*** Opening of Data provided ***

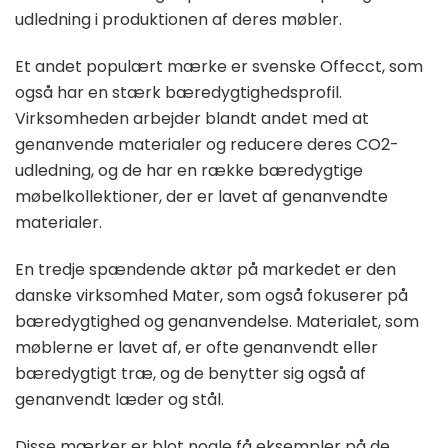
udledning i produktionen af deres møbler.
Et andet populært mærke er svenske Offecct, som
også har en stærk bæredygtighedsprofil.
Virksomheden arbejder blandt andet med at
genanvende materialer og reducere deres CO2-
udledning, og de har en række bæredygtige
møbelkollektioner, der er lavet af genanvendte
materialer.
En tredje spændende aktør på markedet er den
danske virksomhed Mater, som også fokuserer på
bæredygtighed og genanvendelse. Materialet, som
møblerne er lavet af, er ofte genanvendt eller
bæredygtigt træ, og de benytter sig også af
genanvendt læder og stål.
Disse mærker er blot nogle få eksempler på de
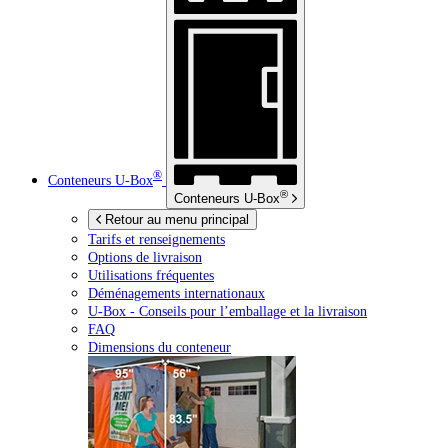
®
Conteneurs
U-Box
®
Conteneurs
U-Box
Retour au menu principal
Tarifs et renseignements
Options de livraison
Utilisations fréquentes
Déménagements internationaux
U-Box -
Conseils pour l’emballage et la livraison
FAQ
Dimensions du conteneur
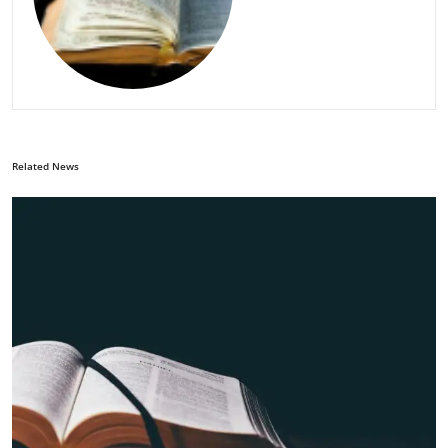
Related News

*** Close of Data provided ***

> [Your task]
If a line falls between the first line of the records above and the line containing "genanvendt læder og stål.", inclusive, retype it exactly; leave pictures out.

> [Answer to this task]
udledning i produktionen af deres møbler.
Et andet populært mærke er svenske Offecct, som
også har en stærk bæredygtighedsprofil.
Virksomheden arbejder blandt andet med at
genanvende materialer og reducere deres CO2-
udledning, og de har en række bæredygtige
møbelkollektioner, der er lavet af genanvendte
materialer.
En tredje spændende aktør på markedet er den
danske virksomhed Mater, som også fokuserer på
bæredygtighed og genanvendelse. Materialet, som
møblerne er lavet af, er ofte genanvendt eller
bæredygtigt træ, og de benytter sig også af
genanvendt læder og stål.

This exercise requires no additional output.